Matlab Grayscale Normalization

I am new to matlab and to image processing, and I am having some issues normalizing but I am not sure why.
In my code I store the image as a black and white image in lim3, then:
minvalue = min(min(min(lim3)));
maxvalue = max(max(max(lim3)));
normimg = (lim3-minvalue)*255/(maxvalue-minvalue);
Unfortunately, this gives a new image that is exactly the same as lim3 at all, but I am not sure why. Ideally, I don't want to use the histeq function, so if someone could explain how to fix this code to get it to work, I would appreciate it.
All of the people above in the comments have raised very good points, but if you want a tl;dr answer, here are the most important points:
If your minimum and maximum values are 0 and 255 respectively for all colour channels, this means that the minimum and maximum colour values are black and white respectively. This is the same situation if your image was a single channel image / grayscale. As such, if you try and normalize your output image, it will look the same as you would be multiplying and dividing by the same scale. However, just as a minor note, your above code will work if your image is grayscale. I would also get rid of the superfluous nested min/max calls.
You need to make sure that your image is cast to double before you do this scaling as you will most likely generate floating point numbers. Should your scale be < 1, this will inadvertently be truncated to 0. In general, you will lose precision when you're trying to normalize the intensities as the type of the image is most likely uint8. You also need to remember to cast back to uint8 when you're done, as that is what the original type of the image was before you cast. You can do this casting, or you can use im2double as this essentially does what you want under the hood, but normalizes the image's intensities to the range of [0,1].

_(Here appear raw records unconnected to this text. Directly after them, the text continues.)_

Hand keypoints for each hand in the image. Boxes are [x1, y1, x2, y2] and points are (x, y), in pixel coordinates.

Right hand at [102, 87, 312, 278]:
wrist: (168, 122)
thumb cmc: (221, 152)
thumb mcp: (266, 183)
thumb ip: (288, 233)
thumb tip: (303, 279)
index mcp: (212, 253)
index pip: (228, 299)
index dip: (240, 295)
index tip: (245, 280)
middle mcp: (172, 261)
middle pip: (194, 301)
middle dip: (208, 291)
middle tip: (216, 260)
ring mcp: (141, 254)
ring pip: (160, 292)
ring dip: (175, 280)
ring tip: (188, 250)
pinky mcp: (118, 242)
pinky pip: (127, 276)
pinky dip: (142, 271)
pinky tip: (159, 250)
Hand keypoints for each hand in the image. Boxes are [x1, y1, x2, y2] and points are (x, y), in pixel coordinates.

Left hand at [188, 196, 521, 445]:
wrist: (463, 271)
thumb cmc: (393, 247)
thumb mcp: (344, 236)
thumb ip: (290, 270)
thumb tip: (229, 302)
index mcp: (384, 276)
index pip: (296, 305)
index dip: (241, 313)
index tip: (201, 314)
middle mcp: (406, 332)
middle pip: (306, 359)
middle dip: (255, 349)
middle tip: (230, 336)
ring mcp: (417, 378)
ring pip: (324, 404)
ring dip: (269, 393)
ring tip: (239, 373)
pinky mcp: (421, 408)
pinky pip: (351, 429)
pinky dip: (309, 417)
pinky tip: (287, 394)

As such, if you really really really really... really... want to use your code above, you'd have to do something like this:
lim3 = double(lim3); %// Cast to double
minvalue = min(lim3(:)); %// Note the change here
maxvalue = max(lim3(:)); %// Got rid of superfluous nested min/max calls
normimg = uint8((lim3-minvalue)*255/(maxvalue-minvalue)); %// Cast back to uint8
This code will work if the image you are reading in is grayscale.
Bonus - For Colour Images
However, if you want to apply the above for colour images, I don't recommend you use the above approach. The reason being is you will only see a difference if the minimum and maximum values for each colour plane are the same - 0 and 255 respectively. What I would recommend you do is normalize each colour plane separately so that you'll push each colour plane to the range of [0,1], not being bound to the minimum and maximum of just one colour plane.
As such, I would recommend you do something like this:
lim3 = double(lim3); %// Cast to double
normimg = uint8(zeros(size(lim3))); %// Allocate output image
for idx = 1 : 3
chan = lim3(:,:,idx);
minvalue = min(chan(:));
maxvalue = max(chan(:));
normimg(:,:,idx) = uint8((chan-minvalue)*255/(maxvalue-minvalue)); %// Cast back to uint8
end
The above code accesses each colour plane individually, normalizes the plane, then puts the result in the output image normimg. I would recommend you use the above approach instead if you want to see any contrast differences for colour images.